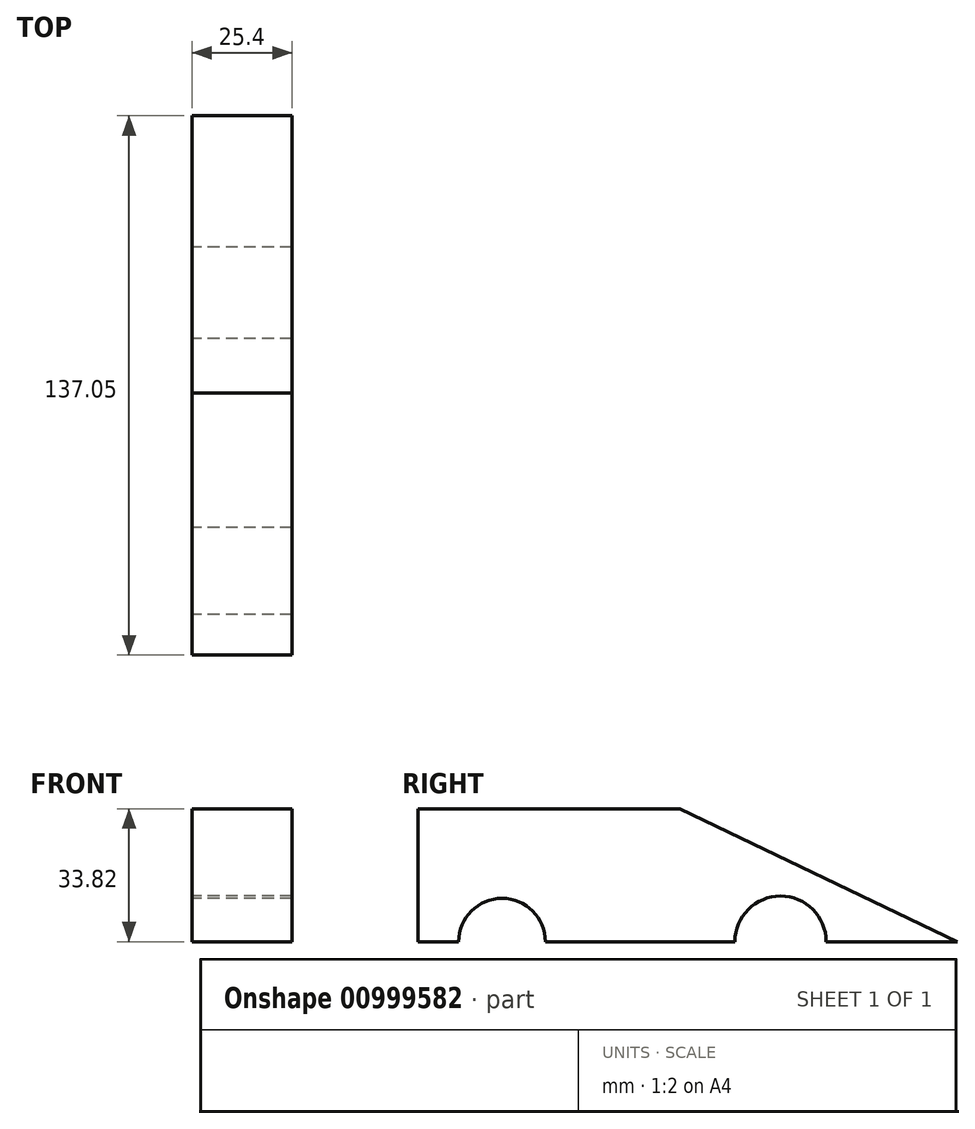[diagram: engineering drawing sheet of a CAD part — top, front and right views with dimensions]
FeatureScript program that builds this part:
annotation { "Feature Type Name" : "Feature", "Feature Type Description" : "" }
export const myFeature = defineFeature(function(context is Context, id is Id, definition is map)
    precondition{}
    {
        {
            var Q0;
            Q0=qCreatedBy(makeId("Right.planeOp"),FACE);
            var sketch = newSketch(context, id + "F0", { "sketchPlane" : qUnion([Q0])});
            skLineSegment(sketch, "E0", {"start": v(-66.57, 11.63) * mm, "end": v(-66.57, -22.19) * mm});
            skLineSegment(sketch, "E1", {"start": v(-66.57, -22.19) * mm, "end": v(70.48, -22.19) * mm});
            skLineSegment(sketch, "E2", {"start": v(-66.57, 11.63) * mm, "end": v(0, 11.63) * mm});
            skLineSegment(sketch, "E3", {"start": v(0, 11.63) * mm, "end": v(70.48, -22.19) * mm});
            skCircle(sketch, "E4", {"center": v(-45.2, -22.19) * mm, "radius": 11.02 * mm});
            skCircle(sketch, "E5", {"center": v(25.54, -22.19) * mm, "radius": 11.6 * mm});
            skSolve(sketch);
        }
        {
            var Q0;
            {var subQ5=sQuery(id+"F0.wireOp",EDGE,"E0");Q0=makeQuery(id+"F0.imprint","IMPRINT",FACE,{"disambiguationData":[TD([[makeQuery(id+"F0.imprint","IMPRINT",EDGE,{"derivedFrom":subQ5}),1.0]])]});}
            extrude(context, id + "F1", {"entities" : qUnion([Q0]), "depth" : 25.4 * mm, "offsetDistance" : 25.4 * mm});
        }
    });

* * * * * * *

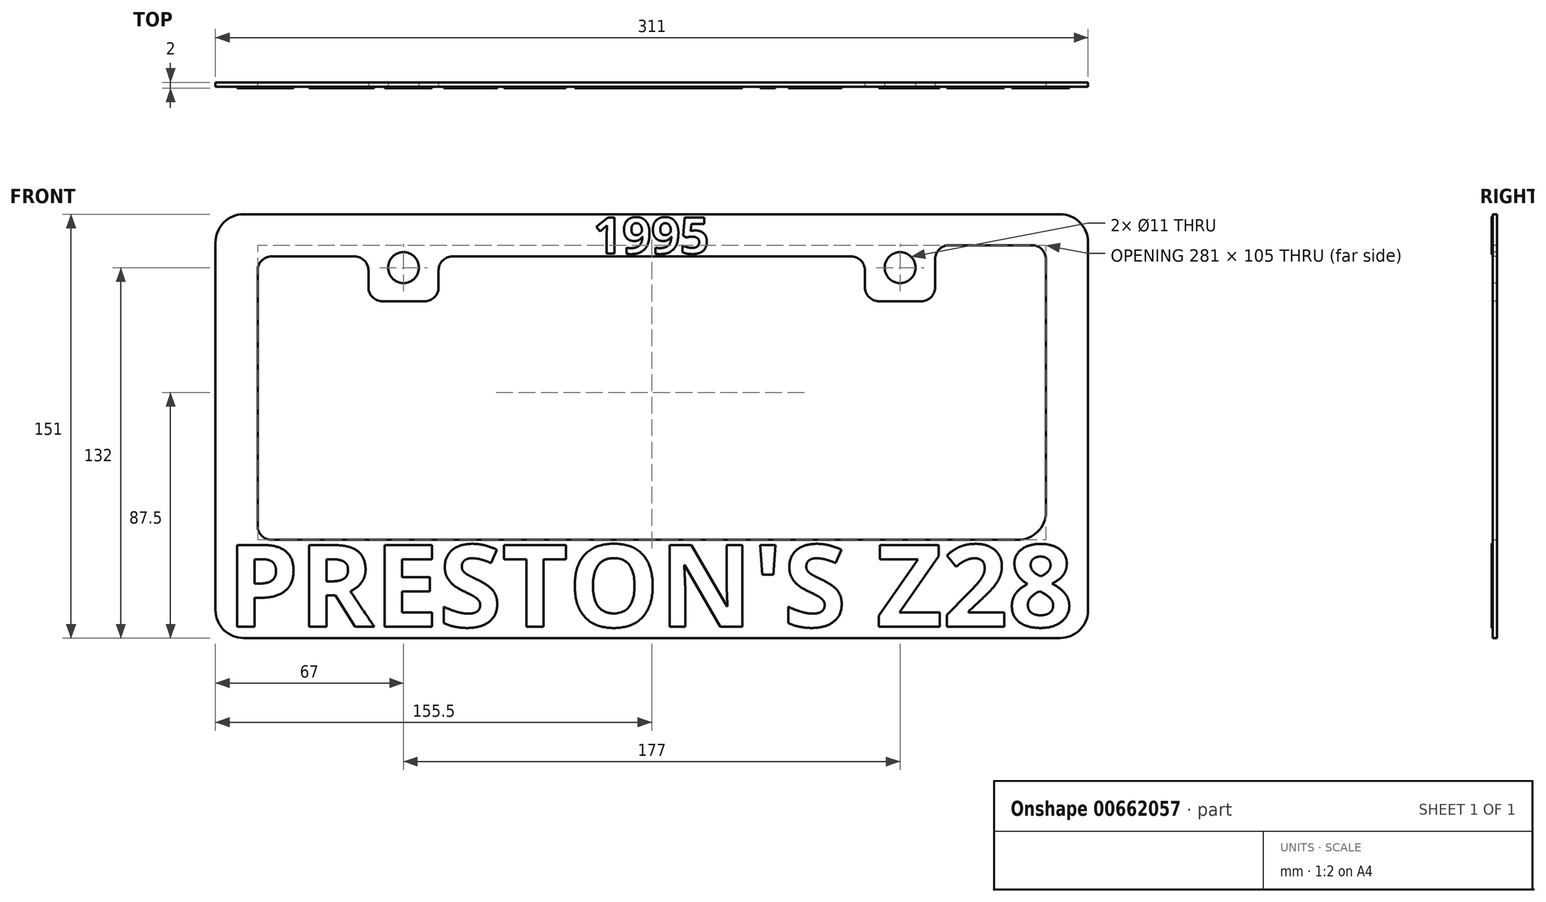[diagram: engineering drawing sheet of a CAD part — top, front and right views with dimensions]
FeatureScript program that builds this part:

* * * * * * *

■ **Exercise objective**:
Identify every line of the material above that contains the string "start", and copy each such line in full.

■ **Solution for this task**:
            skLineSegment(sketch, "E0", {"start": v(-66.57, 11.63) * mm, "end": v(-66.57, -22.19) * mm});
            skLineSegment(sketch, "E1", {"start": v(-66.57, -22.19) * mm, "end": v(70.48, -22.19) * mm});
            skLineSegment(sketch, "E2", {"start": v(-66.57, 11.63) * mm, "end": v(0, 11.63) * mm});
            skLineSegment(sketch, "E3", {"start": v(0, 11.63) * mm, "end": v(70.48, -22.19) * mm});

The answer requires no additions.